In just a week they broke down walls and made a new passage through. Your memories are altered from what they actually were; the night stroll seem more romantic, the grass felt softer, the sun looked warmer and the atmosphere seem light hearted. 

Was it all in your head? Because your body was waiting to return to this routine. It knows that it felt right here as everything has changed there. 

You are not the same. 

And it is not a bad thing. 

Thursday, March 26, 2015

I finished another book today. 

I flipped back to be sure that I was done with it. 

And now I look forward to another book, a new story and a different ending. 

I walked on to a new adventure just like I always do. And I cannot wait to see what awaits on this new page. The fact that I will always be the author makes this whole chase enticing. 

Monday, February 23, 2015

Another door slams
Another tear drop
The same defeat and defense 
You didn't know it was too much
You didn't know it was enough 
You find yourself hiding under covers 

Writing

Again to yourself

To write it out
So that it won't be too much
And that it would be enough

Just for tonight 

No one knows 

Wednesday, January 14, 2015

All you needed to do was to take the next step. Put down that bag. Unexpecting anything. 

And there at your door step you felt the first wave of forgiveness and understanding. 

It will be ok. Somehow. 
Difficult it is to go through the day where everything and everyone is a challenge and battle. They demand to be heard and answered. The tears of yesterday still lingers on the lines of your face and the remains hides behind your lids temporarily, ever ready to fall. The word of thanks no longer leaves an imprint. And the weight on your shoulders have left you on the floor. 

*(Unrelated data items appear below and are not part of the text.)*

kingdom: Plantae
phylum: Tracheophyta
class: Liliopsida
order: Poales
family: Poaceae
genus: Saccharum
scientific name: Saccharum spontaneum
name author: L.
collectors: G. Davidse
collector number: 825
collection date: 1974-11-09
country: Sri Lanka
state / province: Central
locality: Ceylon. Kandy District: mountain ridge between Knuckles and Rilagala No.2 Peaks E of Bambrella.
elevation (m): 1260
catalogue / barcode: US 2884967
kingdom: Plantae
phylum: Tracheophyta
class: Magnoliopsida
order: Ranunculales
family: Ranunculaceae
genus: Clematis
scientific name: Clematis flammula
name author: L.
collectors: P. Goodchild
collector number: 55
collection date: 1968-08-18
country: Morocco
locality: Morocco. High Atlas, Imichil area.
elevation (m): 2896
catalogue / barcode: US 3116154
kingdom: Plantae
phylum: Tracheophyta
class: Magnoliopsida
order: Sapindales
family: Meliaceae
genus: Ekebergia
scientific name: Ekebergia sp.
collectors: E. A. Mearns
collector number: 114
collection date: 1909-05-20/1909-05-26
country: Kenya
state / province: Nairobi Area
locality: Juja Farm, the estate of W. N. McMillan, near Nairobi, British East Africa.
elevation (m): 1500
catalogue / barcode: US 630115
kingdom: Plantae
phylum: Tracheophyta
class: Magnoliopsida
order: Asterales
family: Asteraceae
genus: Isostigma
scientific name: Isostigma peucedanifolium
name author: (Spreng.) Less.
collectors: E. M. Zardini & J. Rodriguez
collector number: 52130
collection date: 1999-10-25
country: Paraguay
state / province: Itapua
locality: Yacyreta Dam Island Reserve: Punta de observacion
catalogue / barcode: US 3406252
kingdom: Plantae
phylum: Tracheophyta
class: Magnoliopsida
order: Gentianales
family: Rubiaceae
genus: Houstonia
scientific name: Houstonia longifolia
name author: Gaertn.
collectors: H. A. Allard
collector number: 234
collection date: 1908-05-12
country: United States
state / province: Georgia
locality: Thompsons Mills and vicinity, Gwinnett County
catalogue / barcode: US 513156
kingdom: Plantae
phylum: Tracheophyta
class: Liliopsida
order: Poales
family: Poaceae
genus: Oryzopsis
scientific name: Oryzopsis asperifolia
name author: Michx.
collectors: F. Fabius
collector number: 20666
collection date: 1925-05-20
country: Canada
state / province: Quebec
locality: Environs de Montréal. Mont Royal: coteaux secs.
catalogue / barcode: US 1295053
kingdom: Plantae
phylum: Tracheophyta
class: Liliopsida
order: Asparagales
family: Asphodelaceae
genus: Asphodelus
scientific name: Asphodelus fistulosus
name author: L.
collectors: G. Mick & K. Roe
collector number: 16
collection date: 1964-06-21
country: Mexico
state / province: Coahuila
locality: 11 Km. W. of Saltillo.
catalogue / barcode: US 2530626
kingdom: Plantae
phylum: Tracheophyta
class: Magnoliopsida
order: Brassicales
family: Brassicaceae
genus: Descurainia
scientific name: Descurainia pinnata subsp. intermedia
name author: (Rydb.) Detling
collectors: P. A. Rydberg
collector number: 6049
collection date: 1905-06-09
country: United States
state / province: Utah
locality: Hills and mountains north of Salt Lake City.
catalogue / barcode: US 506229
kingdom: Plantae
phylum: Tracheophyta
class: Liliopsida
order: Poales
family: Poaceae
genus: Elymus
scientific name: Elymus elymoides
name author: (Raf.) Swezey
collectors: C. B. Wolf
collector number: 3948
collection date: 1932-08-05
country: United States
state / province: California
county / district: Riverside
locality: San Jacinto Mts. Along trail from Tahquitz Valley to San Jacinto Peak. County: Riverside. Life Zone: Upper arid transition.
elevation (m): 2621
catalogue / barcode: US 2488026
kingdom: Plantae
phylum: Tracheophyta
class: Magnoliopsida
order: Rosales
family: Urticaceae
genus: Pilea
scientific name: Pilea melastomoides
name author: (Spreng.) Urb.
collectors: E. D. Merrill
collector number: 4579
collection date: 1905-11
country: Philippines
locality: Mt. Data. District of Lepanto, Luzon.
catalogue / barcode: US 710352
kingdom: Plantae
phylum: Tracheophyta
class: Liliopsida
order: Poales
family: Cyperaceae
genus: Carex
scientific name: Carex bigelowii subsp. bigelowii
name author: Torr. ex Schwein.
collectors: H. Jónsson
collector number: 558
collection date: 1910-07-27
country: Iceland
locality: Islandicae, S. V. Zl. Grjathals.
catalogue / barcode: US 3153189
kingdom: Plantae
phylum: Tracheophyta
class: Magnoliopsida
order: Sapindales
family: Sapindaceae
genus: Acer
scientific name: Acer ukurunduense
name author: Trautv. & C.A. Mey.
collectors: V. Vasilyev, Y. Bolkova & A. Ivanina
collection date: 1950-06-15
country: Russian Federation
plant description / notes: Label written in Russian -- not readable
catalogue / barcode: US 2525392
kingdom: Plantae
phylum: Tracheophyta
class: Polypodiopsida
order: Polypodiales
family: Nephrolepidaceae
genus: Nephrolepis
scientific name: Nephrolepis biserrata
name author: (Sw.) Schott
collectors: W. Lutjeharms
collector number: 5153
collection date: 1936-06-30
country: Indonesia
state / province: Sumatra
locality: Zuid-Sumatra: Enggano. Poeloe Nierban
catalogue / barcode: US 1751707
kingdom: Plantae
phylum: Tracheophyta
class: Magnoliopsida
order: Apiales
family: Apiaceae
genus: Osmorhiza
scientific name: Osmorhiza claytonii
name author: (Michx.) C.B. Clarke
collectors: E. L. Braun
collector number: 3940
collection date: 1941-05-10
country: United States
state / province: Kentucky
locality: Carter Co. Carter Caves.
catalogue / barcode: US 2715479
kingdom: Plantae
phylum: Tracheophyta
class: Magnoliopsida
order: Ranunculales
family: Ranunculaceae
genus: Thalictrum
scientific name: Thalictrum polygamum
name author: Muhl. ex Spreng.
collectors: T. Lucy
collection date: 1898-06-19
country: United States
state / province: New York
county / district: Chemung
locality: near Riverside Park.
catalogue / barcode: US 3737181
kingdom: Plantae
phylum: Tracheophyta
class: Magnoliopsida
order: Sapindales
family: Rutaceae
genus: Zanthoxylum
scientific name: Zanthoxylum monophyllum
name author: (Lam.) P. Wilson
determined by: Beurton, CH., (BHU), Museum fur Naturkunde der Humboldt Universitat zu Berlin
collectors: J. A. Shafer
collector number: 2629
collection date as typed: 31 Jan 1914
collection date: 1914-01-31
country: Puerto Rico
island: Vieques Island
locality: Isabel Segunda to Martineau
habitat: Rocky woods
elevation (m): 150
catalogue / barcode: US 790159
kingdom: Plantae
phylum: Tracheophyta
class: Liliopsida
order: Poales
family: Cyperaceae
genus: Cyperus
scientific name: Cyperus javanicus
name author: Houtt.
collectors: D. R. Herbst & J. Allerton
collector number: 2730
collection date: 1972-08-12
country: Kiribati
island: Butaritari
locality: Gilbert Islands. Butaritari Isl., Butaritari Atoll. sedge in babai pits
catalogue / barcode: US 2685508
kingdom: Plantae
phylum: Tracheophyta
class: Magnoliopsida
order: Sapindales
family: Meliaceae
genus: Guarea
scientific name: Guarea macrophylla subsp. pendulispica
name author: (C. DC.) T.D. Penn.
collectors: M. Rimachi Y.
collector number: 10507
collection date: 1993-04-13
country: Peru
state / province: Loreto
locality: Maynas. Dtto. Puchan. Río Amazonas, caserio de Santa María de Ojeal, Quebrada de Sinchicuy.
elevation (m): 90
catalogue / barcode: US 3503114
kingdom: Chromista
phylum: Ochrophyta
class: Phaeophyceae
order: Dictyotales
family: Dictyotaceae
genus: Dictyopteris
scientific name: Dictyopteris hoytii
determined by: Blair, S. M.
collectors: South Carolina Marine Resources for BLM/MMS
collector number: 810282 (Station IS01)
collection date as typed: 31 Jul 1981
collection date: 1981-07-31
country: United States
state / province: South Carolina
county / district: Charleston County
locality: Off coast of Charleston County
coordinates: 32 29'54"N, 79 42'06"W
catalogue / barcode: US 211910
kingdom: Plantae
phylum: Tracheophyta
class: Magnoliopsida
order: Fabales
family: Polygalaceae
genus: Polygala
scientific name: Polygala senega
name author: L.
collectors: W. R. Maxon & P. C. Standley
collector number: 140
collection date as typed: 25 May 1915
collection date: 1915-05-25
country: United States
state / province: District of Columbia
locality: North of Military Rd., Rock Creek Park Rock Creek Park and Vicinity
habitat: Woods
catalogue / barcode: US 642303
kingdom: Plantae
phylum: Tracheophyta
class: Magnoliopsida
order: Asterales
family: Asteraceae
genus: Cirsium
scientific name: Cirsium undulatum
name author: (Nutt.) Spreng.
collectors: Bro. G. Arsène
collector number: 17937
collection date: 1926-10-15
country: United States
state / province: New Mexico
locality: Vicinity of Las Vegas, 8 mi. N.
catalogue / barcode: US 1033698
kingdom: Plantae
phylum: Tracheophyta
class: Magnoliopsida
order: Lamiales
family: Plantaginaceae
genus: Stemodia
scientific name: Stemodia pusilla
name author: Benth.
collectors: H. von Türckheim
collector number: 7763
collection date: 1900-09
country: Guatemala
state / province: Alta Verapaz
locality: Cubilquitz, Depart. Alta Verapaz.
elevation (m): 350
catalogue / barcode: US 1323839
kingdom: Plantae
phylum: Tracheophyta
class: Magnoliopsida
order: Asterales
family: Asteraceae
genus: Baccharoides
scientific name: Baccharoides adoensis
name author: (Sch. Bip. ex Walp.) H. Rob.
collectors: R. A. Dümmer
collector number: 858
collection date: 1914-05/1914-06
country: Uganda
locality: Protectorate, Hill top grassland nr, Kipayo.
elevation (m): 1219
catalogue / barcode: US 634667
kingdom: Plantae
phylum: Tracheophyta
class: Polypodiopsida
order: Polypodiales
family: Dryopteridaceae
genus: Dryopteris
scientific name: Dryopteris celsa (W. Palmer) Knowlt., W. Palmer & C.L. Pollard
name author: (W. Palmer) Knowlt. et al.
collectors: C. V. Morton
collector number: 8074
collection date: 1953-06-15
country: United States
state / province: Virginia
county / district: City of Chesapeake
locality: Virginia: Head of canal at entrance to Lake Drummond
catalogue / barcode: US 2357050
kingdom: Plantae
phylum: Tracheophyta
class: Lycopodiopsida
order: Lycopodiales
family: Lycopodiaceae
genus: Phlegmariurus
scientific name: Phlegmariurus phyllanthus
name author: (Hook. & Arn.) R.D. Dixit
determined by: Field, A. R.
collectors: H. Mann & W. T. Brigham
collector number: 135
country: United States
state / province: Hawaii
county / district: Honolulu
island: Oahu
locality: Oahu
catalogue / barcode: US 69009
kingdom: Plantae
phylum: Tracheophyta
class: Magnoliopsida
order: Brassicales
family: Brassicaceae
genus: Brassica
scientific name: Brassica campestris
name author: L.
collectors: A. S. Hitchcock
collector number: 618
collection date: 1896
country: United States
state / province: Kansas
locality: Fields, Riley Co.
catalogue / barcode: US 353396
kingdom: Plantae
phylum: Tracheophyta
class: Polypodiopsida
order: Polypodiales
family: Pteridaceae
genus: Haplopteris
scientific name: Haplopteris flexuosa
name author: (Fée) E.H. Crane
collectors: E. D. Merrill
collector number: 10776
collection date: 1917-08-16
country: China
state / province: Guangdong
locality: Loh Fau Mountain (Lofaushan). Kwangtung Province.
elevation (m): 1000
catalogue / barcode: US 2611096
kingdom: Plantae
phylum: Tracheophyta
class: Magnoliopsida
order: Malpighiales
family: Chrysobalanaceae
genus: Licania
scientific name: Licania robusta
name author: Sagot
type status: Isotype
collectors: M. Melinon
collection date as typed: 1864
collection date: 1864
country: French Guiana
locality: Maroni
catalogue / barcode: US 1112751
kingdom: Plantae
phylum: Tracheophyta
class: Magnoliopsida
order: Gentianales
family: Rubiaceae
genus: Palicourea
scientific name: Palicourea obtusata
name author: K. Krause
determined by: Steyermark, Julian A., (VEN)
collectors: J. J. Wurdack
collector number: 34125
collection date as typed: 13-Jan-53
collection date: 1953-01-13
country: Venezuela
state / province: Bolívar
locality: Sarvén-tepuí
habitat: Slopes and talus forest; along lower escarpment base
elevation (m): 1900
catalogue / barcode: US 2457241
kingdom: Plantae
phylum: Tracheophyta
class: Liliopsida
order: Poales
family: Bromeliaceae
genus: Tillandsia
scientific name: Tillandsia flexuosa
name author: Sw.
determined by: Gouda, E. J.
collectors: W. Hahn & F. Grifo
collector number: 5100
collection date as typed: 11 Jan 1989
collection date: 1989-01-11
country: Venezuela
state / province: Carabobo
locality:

The same blank notification is silent and neglecting. It resounds the fact that you are forgotten and one sided all along. 

Why do you feel insignificant, standing facing the wind alone.
Often damages made are by unthought words being said. 

Saying "sorry" merely sends the message to the mind. 

But the heart refuses to listen and clutches on the gapping knife pierced hole with feeble attempt to stop the bleeding and suffocating feeling of hurt. 

It is less rationale and much more fragile than the mind. 

To repair or soothe the heart means attempting to restore that level of trust again, strong enough to withstand another blow most often by you.